“I LIED TO YOU about the wine,” Othello said. “It is not excellent. In fact, it’s swill.”
“It is the swill of the gods,” I said heartily, and downed the contents of the wooden cup in one huge swallow that burned the back of my throat. The whole cabin reeked nauseatingly of valerian, used as a disinfectant on my arm. “And is this indeed your cabin, General?”
We were not on his ship; his ship had gone down at Rhodes. We were in the captain’s cabin of another galleass—the largest surviving ship in the fleet, with the largest captain’s quarters, which Othello and the captain were sharing. All officers were crammed together into cabins and all enlisted men into the berths. There were enough surviving soldiers that the surviving ships—packed tight to start with—could hardly carry them home. The Turks were not pursuing us; word had reached them that we were merely a decoy, that the city fortress was under attack from the ships of the Holy Roman Emperor.

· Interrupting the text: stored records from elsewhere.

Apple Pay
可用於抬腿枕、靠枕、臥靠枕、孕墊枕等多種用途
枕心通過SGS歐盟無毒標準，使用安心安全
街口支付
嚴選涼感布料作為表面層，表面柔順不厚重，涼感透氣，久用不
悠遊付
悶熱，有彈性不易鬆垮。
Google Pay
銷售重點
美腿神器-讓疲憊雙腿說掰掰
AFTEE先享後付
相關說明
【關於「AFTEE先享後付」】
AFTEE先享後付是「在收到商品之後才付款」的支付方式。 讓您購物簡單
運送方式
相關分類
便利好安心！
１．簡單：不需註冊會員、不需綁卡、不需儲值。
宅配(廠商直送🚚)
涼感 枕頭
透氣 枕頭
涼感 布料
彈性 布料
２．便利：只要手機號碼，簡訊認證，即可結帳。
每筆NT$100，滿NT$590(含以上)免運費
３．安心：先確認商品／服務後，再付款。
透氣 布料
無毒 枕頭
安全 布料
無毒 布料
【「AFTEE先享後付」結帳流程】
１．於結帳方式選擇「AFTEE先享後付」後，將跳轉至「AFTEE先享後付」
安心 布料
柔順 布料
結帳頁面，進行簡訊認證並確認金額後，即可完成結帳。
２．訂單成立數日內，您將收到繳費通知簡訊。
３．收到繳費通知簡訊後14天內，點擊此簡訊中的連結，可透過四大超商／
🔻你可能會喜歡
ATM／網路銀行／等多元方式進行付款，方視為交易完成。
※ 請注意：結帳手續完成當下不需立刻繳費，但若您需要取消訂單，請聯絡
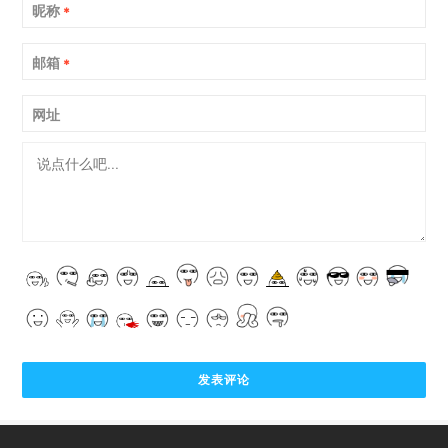
昵称
*
邮箱
*
网址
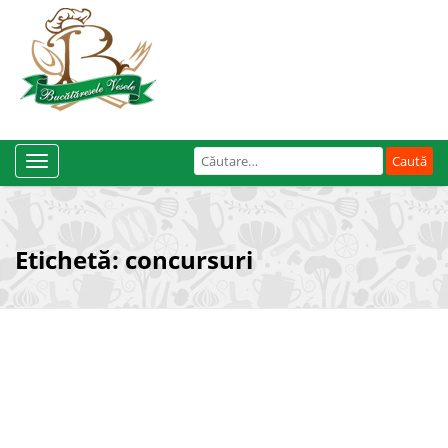
Caută
Toggle
după:
Navigation
Etichetă:
concursuri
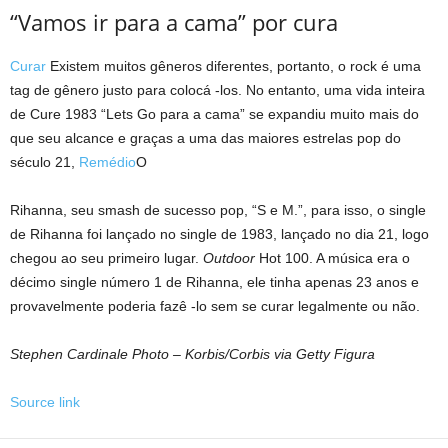
“Vamos ir para a cama” por cura
Curar
Existem muitos gêneros diferentes, portanto, o rock é uma
tag de gênero justo para colocá -los. No entanto, uma vida inteira
de Cure 1983 “Lets Go para a cama” se expandiu muito mais do
que seu alcance e graças a uma das maiores estrelas pop do
século 21,
Remédio
O
Rihanna, seu smash de sucesso pop, “S e M.”, para isso, o single
de Rihanna foi lançado no single de 1983, lançado no dia 21, logo
chegou ao seu primeiro lugar.
Outdoor
Hot 100. A música era o
décimo single número 1 de Rihanna, ele tinha apenas 23 anos e
provavelmente poderia fazê -lo sem se curar legalmente ou não.
Stephen Cardinale Photo – Korbis/Corbis via Getty Figura
Source link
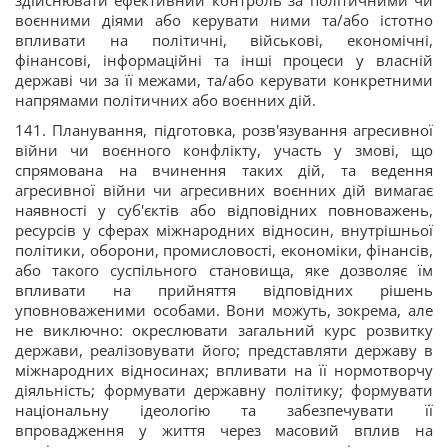
здійснювати ефективний контроль за політичними чи
воєнними діями або керувати ними та/або істотно
впливати на політичні, військові, економічні,
фінансові, інформаційні та інші процеси у власній
державі чи за її межами, та/або керувати конкретними
напрямами політичних або воєнних дій.
141. Планування, підготовка, розв'язування агресивної
війни чи воєнного конфлікту, участь у змові, що
спрямована на вчинення таких дій, та ведення
агресивної війни чи агресивних воєнних дій вимагає
наявності у суб'єктів або відповідних повноважень,
ресурсів у сферах міжнародних відносин, внутрішньої
політики, оборони, промисловості, економіки, фінансів,
або такого суспільного становища, яке дозволяє їм
впливати на прийняття відповідних рішень
уповноваженими особами. Вони можуть, зокрема, але
не виключно: окреслювати загальний курс розвитку
держави, реалізовувати його; представляти державу в
міжнародних відносинах; впливати на її нормотворчу
діяльність; формувати державну політику; формувати
національну ідеологію та забезпечувати її
впровадження у життя через масовий вплив на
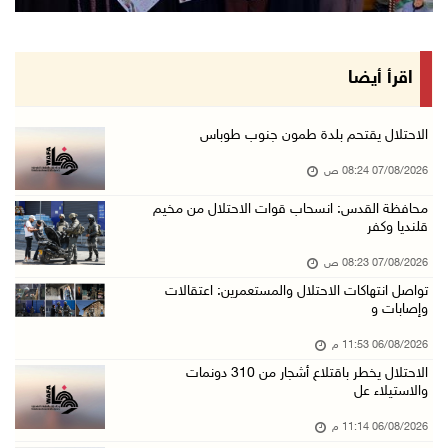
رئيس بلدية الخليل يطلع وفدا أميركيا على تطورا ...
06/آب/2026 09:59 م
اقرأ أيضا
06/آب/2026 09:17 م
إصابة مسن بجروح ورضوض إثر اعتداء جيش الاحتلال ...
الاحتلال يقتحم بلدة طمون جنوب طوباس
06/آب/2026 09:13 م
07/08/2026 08:24 ص
ورشة توصي بخطة عاجلة لاستعادة التعليم الوجاهي ...
محافظة القدس: انسحاب قوات الاحتلال من مخيم
قلنديا وكفر
06/آب/2026 09:08 م
الرئيس يستقبل مجلس بلدية رام الله ويشدد على د ...
07/08/2026 08:23 ص
06/آب/2026 08:36 م
تواصل انتهاكات الاحتلال والمستعمرين: اعتقالات
وإصابات و
جماهير شعبنا تشيع جثمان الشهيد علاء صبيح في ت ...
06/08/2026 11:53 م
06/آب/2026 08:33 م
الاحتلال يخطر باقتلاع أشجار من 310 دونمات
الاحتلال يوسع حملات الدهم والاعتقال في قلنديا ...
والاستيلاء عل
06/آب/2026 08:06 م
06/08/2026 11:14 م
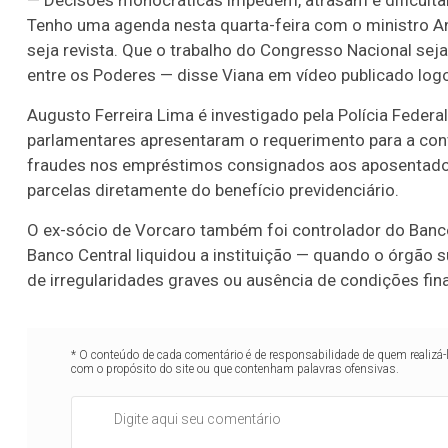
— Decisões monocráticas impedem, atrasam e dificultam
Tenho uma agenda nesta quarta-feira com o ministro An
seja revista. Que o trabalho do Congresso Nacional sej
entre os Poderes — disse Viana em vídeo publicado log
Augusto Ferreira Lima é investigado pela Polícia Federal
parlamentares apresentaram o requerimento para a co
fraudes nos empréstimos consignados aos aposentado
parcelas diretamente do benefício previdenciário.
O ex-sócio de Vorcaro também foi controlador do Banco
Banco Central liquidou a instituição — quando o órgão 
de irregularidades graves ou ausência de condições fina
* O conteúdo de cada comentário é de responsabilidade de quem realizá-
com o propósito do site ou que contenham palavras ofensivas.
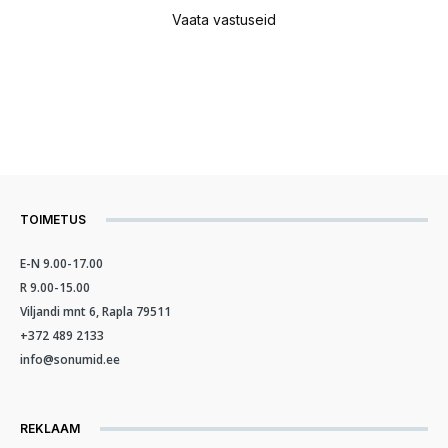
Vaata vastuseid
TOIMETUS
E-N 9.00-17.00
R 9.00-15.00
Viljandi mnt 6, Rapla 79511
+372 489 2133
info@sonumid.ee
REKLAAM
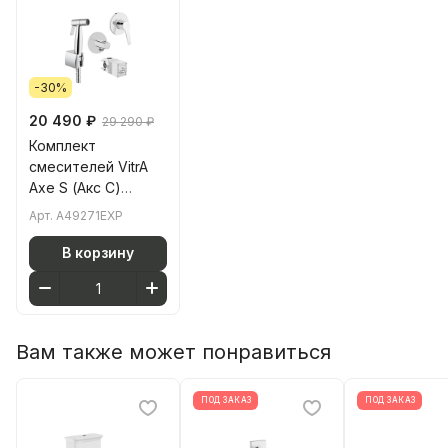
-30%
20 490 ₽
29 290 ₽
Комплект
смесителей VitrA
Axe S (Акс С)
A49271EXP хром
Арт.
A49271EXP
латунь
В корзину
Вам также может понравиться
ПОД ЗАКАЗ
ПОД ЗАКАЗ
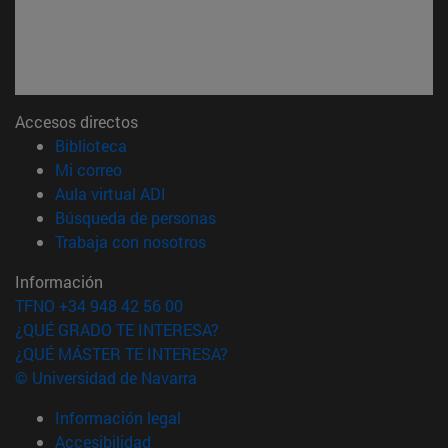
Accesos directos
(abre en nueva ventana)
Biblioteca
(abre en nueva ventana)
Mi correo
(abre en nueva ventana)
Aula virtual ADI
(abre en nueva ventana)
Búsqueda de personas
(abre en nueva ventana)
Trabaja con nosotros
Información
TFNO +34 948 42 56 00
¿QUÉ GRADO TE INTERESA?
¿QUÉ MÁSTER TE INTERESA?
© Universidad de Navarra
Información legal
Accesibilidad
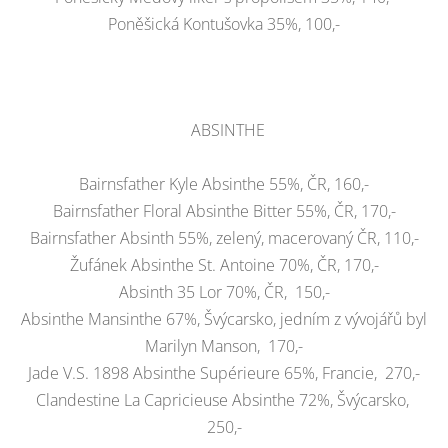
Poněšická Kontušovka 35%, 100,-
ABSINTHE
Bairnsfather Kyle Absinthe 55%, ČR, 160,-
Bairnsfather Floral Absinthe Bitter 55%, ČR, 170,-
Bairnsfather Absinth 55%, zelený, macerovaný ČR, 110,-
Žufánek Absinthe St. Antoine 70%, ČR, 170,-
Absinth 35 Lor 70%, ČR, 150,-
Absinthe Mansinthe 67%, Švýcarsko, jedním z vývojářů byl
Marilyn Manson, 170,-
Jade V.S. 1898 Absinthe Supérieure 65%, Francie, 270,-
Clandestine La Capricieuse Absinthe 72%, Švýcarsko,
250,-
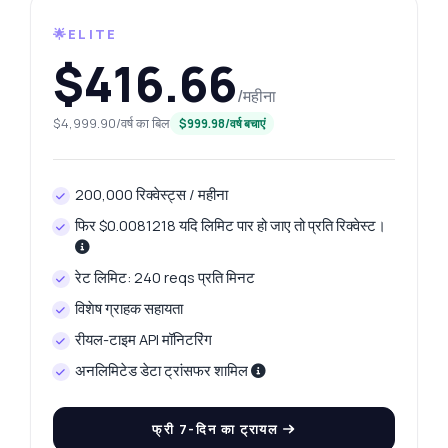
🌟ELITE
$416.66
/महीना
$4,999.90/वर्ष का बिल
$999.98/वर्ष बचाएं
200,000 रिक्वेस्ट्स / महीना
फिर $0.0081218 यदि लिमिट पार हो जाए तो प्रति रिक्वेस्ट।
रेट लिमिट: 240 reqs प्रति मिनट
विशेष ग्राहक सहायता
रीयल-टाइम API मॉनिटरिंग
अनलिमिटेड डेटा ट्रांसफर शामिल
फ्री 7-दिन का ट्रायल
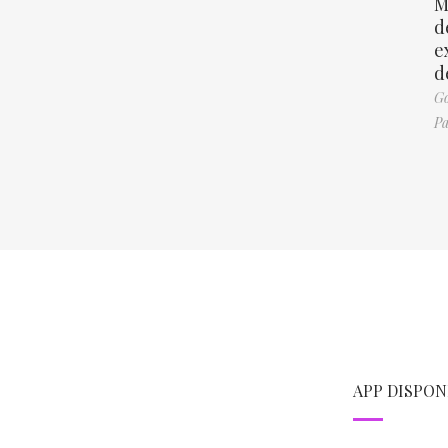
M
d
e
d
Go
Pa
APP DISPON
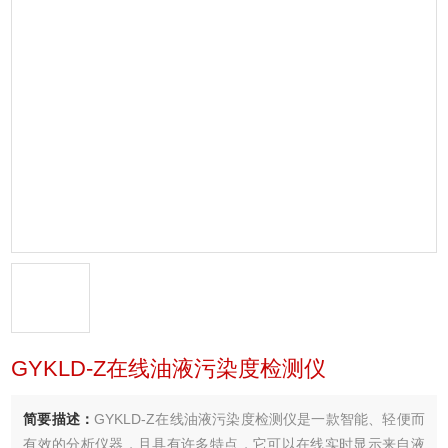
GYKLD-Z在线油液污染度检测仪
简要描述：
GYKLD-Z在线油液污染度检测仪是一款智能、轻便而
有效的分析仪器，且具有许多特点，它可以在线实时显示来自液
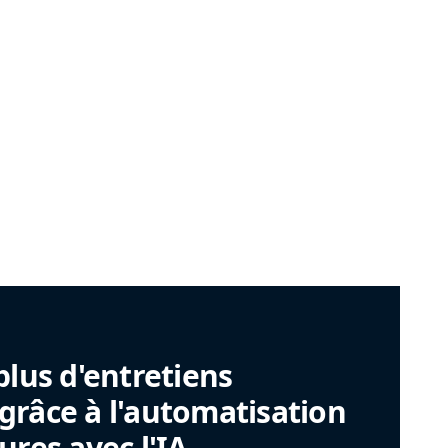
plus d'entretiens
râce à l'automatisation
ures avec l'IA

On our nightmare retreat down to the ships, I had learned what it feels like to rip apart a man’s body with my sword, to have a man’s entire life in blood spurt at my face and seep into my clothes; I learned that such horror does not dampen the thrill of victorious survival, that the rush of winning the battle to live comes by forcing someone else to lose. I learned the pain of an unbated blade tearing into my own flesh, although the wound was on my left arm and not deep. I had more than seven things to report to Othello; I easily had seventy, and each one was known to him already.
“This is the soldiers’ life,” he said, almost dismissively, pressing his favorite scented kerchief under his nostrils. “The mercenaries know this. Few Venetians really understand. Now that you do, son of a merchant, will you continue in the service?”
“Yes,” I said without hesitation. What we had lived through was a nightmare, but such a vivid one as made any other kind of life a pallid daydream.
“Do you see why your lovely wife could not come with us?”
“Yes.”
“And do you think you can go home to your lovely wife and remain a gentle husband to her, knowing what you now know of the real nature of a soldier?”
This time I hesitated. Othello gave me a compassionate but knowing look.
“Yes,” I said.
Othello considered me a moment in the swaying lamplight, and then he smiled. “I believe you, Iago. I do not mean I believe you’re right, but I believe you mean it. You will never view a masked ball the same way again.”
“I never liked those balls, I told you that,” I said, adjusting the pungent bandage over my wound.
“Yes, you sneer at all the Venetian gentility. But now, Iago, besides sneering, you will be jealous of them.”
“Are you jesting, General? I’ll scorn them more than ever.”
“No,” Othello said, philosophically smiling. “Most men in your position would, my friend. But, Iago, you are made of different stuff. You and I have the same ore. We earn our lives, we earn our dignity, and we are very proud of that—but sometimes it is tiring. We know,” he said, sitting up now and looking more animated, “we know that we deserve the feather beds and eager mistresses and fine puddings and private chamber music and beautiful clothes and furniture and palaces. We know we deserve it better than any of those who actually possess those things. But we will never have those things, Iago, because it is not in our nature to pursue them. We do not really want them. We want to want them. We know, you and I, we know that if we really wanted those things, they would be ours. Somehow. We would get them. We know that we are men of such integrity and strength and drive, if we wanted something enough, we would find a way to get it. This I know about myself, and I sense it about you too, as I have sensed it about no other Venetian I have met. If only I wanted feather beds, they would be mine. And life would be so easy. But I do not want them, I cannot want them, I cannot”—here he made a contracting gesture—“I cannot make my soul small enough to be content with them. The soldier who pines for a feather bed, he will just be scornful and resentful. But the soldier who cannot pine for the feather bed, he will be jealous of the ability to pine.”
I sat up, startled. “You’re right,” I said. I had never thought that about myself until he had said it, but the moment that he said it, I realized I’d known it all my life.
“Of course I am right.” He grinned. “I told you, the same ore, you and I.”
I shook my head, hardly comprehending that. “Until this battle, my life has been very sheltered compared to yours.”
“I am not talking about experience, I am talking about the ore,” Othello said, shaking a clenched hand to emphasize the last word. “The very elemental essence of your soul. Now we will go back to Venice, and of everybody in this army, you and I, the two of us alone, will never be at peace.”
I dearly hoped that wasn’t true. “I intend to be at peace as soon as I am in Emilia’s arms again,” I told him.
He made an impatient gesture. “I do not mean that.”
“I am not bloodthirsty, General. I may not crave the feather bed, but neither do I crave another battlefield.”
“But if you had to pick between the two, Iago—which would it be? If you say the feather bed I know you are lying.”
“That does not mean I crave a war,” I argued.
“Then what do you crave?” he challenged.
“I crave my wife,” I said, feeling my cheeks grow hot. “And not just the way you think I mean.”
Othello gave me a thoughtful smile. “In that case,” he decided, “I am jealous of you. And, Iago, let me assure you, I am not a jealous man.”